Time-Reversal-Based Quantum Metrology with Many-Body Entangled States
Simone Colombo, Edwin Pedrozo-Pe\~nafiel, Albert F. Adiyatullin, and Zeyang Li, Enrique Mendez, Chi Shu, Vladan Vuletic

TL;DR
This paper demonstrates a quantum metrology protocol using time-reversal with many-body entangled states, achieving sensitivity beyond the standard quantum limit and approaching the Heisenberg limit with 350 atoms.
Contribution
Introduces a time-reversal protocol (SATIN) with many-body entangled states that surpasses spin squeezing limitations and does not require extreme measurement resolution.
Findings
Achieved 11.8 dB sensitivity improvement beyond SQL.
Demonstrated Heisenberg scaling with particle number.

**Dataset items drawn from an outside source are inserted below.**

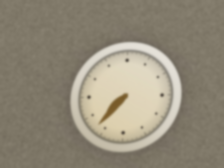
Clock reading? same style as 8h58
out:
7h37
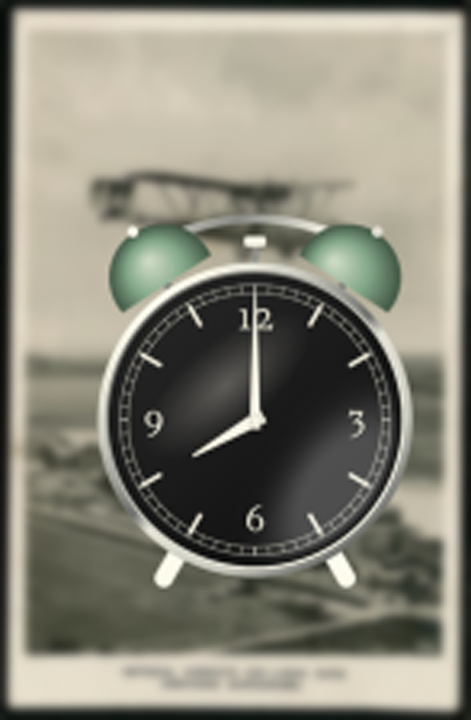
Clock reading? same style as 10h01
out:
8h00
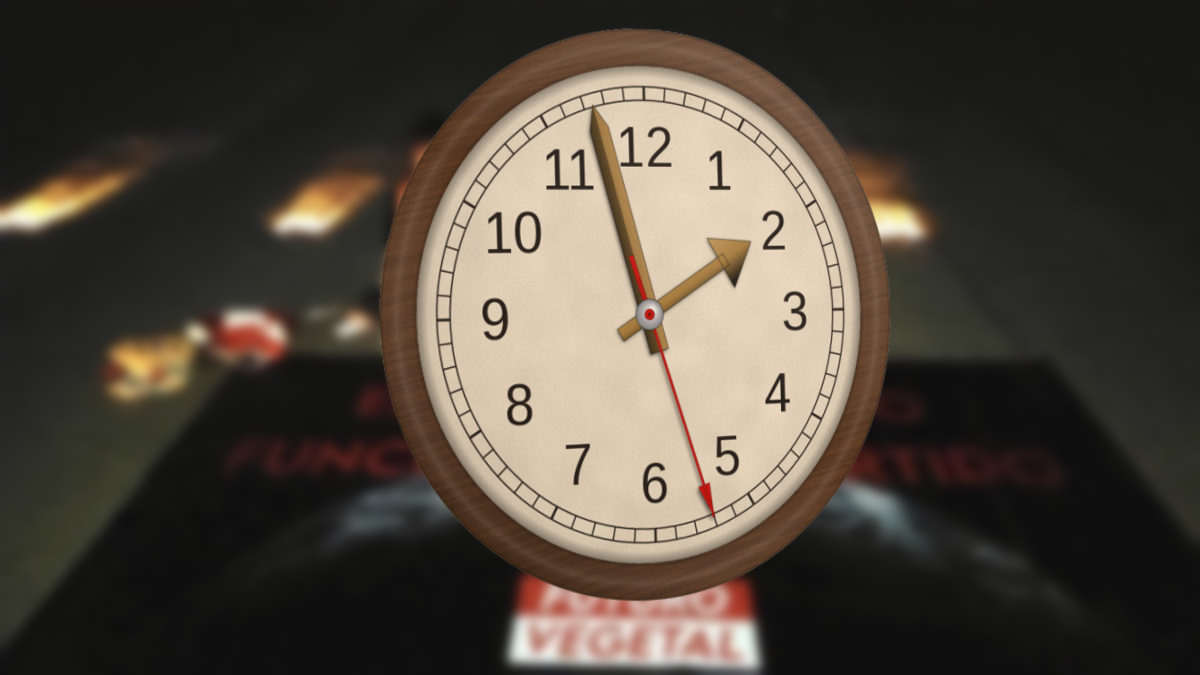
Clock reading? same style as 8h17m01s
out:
1h57m27s
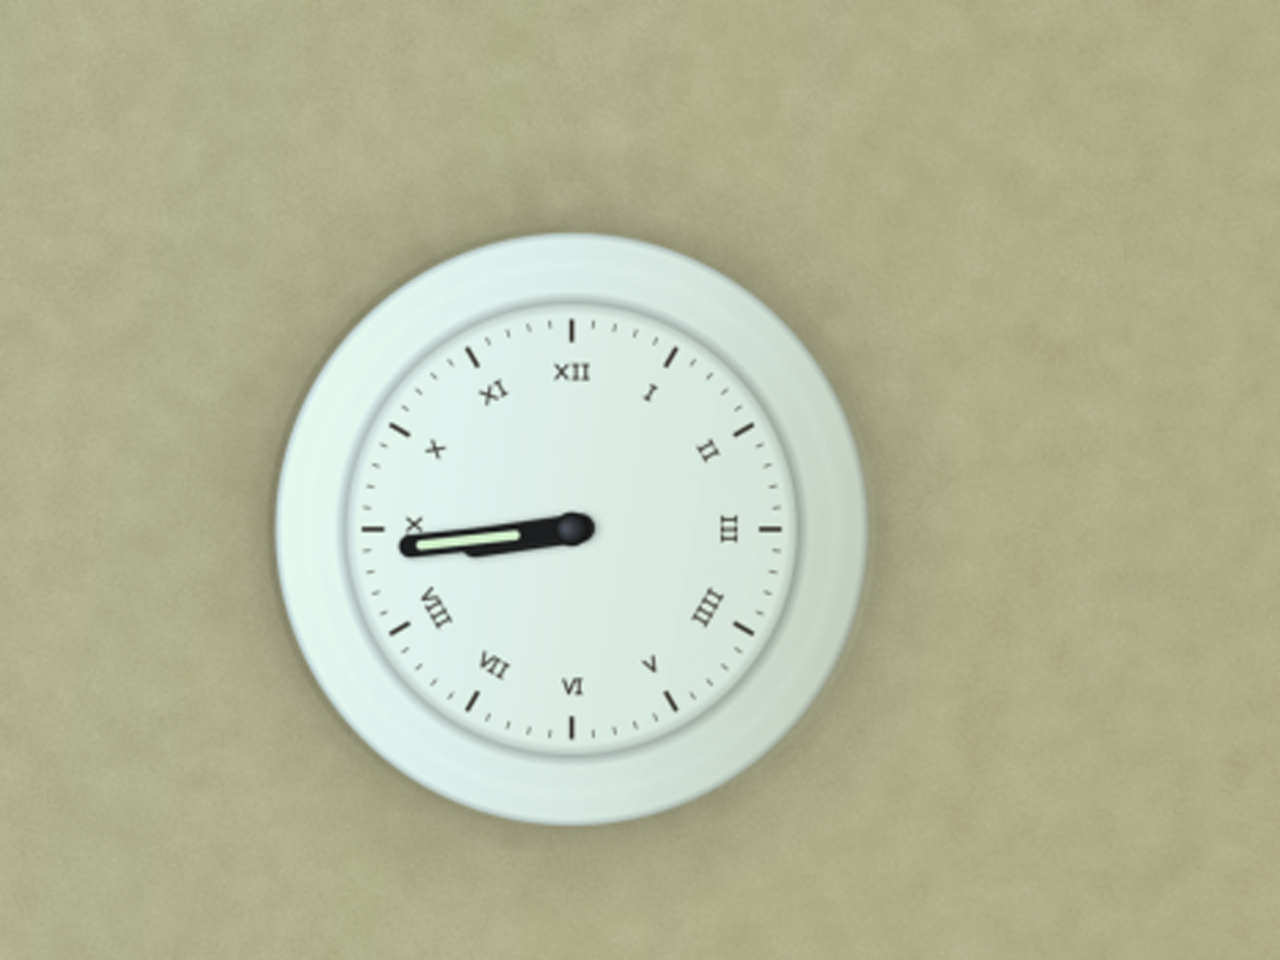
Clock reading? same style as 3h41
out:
8h44
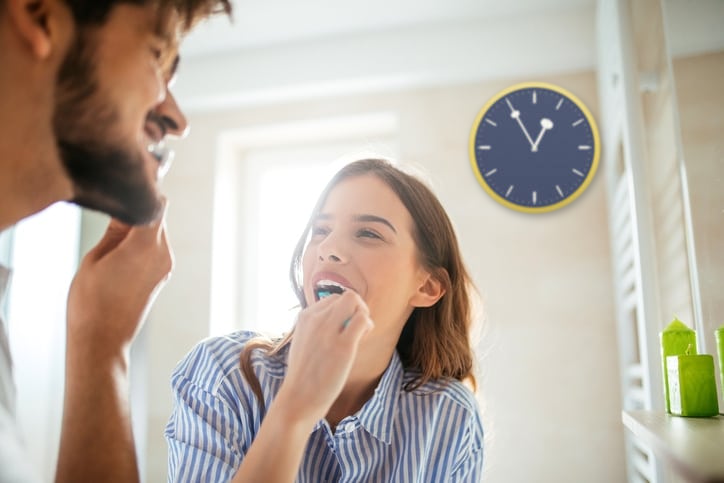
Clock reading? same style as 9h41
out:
12h55
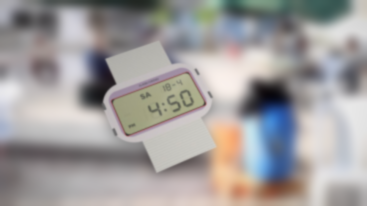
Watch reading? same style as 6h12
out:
4h50
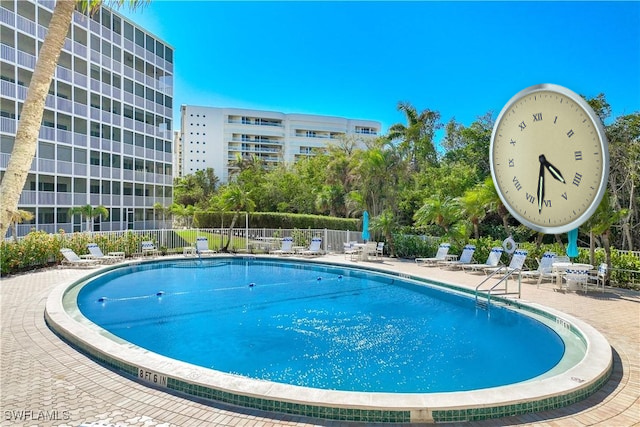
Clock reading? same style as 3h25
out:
4h32
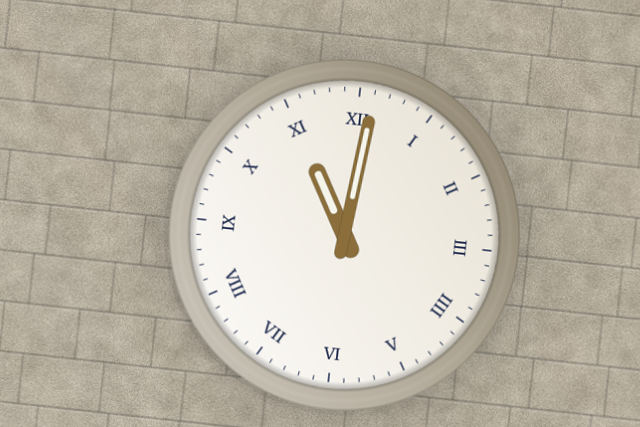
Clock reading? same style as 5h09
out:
11h01
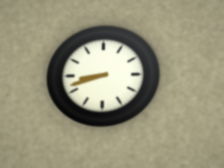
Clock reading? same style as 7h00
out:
8h42
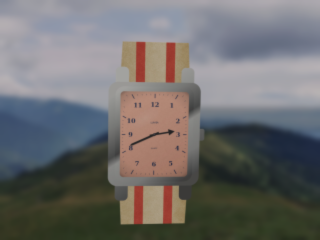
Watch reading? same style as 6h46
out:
2h41
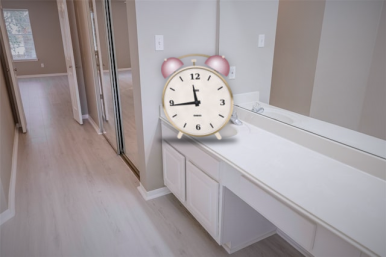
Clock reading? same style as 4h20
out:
11h44
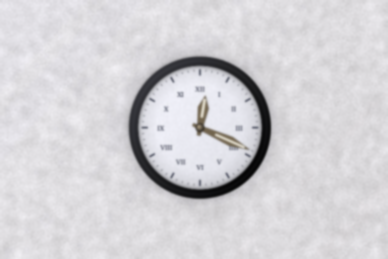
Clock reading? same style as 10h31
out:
12h19
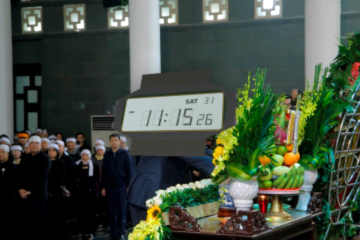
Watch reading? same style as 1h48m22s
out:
11h15m26s
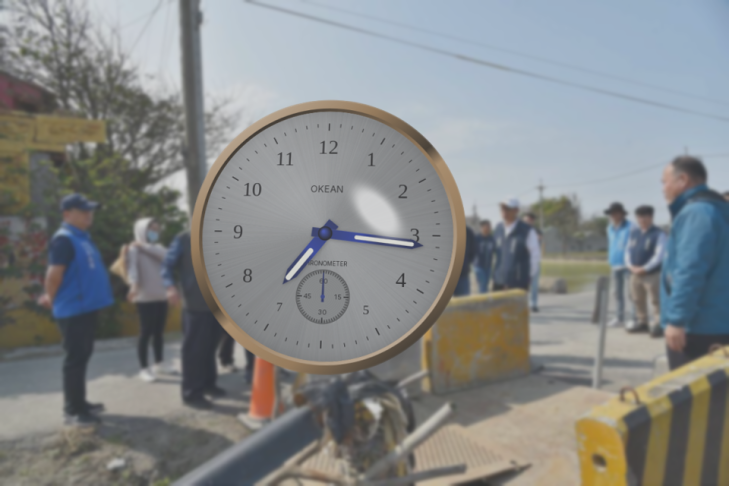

Reached 12.6 dB from the Heisenberg Limit.
Abstract
In quantum metrology, entanglement represents a valuable resource that can be used to overcome the Standard Quantum Limit (SQL) that bounds the precision of sensors that operate with independent particles. Measurements beyond the SQL are typically enabled by relatively simple entangled states (squeezed states with Gaussian probability distributions), where quantum noise is redistributed between different quadratures. However, due to both fundamental limitations and the finite measurement resolution achieved in practice, sensors based on squeezed states typically operate far from the true fundamental limit of quantum metrology, the Heisenberg Limit. Here, by implementing an effective time-reversal protocol through a controlled sign change in an optically engineered many-body Hamiltonian, we demonstrate atomic-sensor performance with non-Gaussian states beyond the limitations of spin…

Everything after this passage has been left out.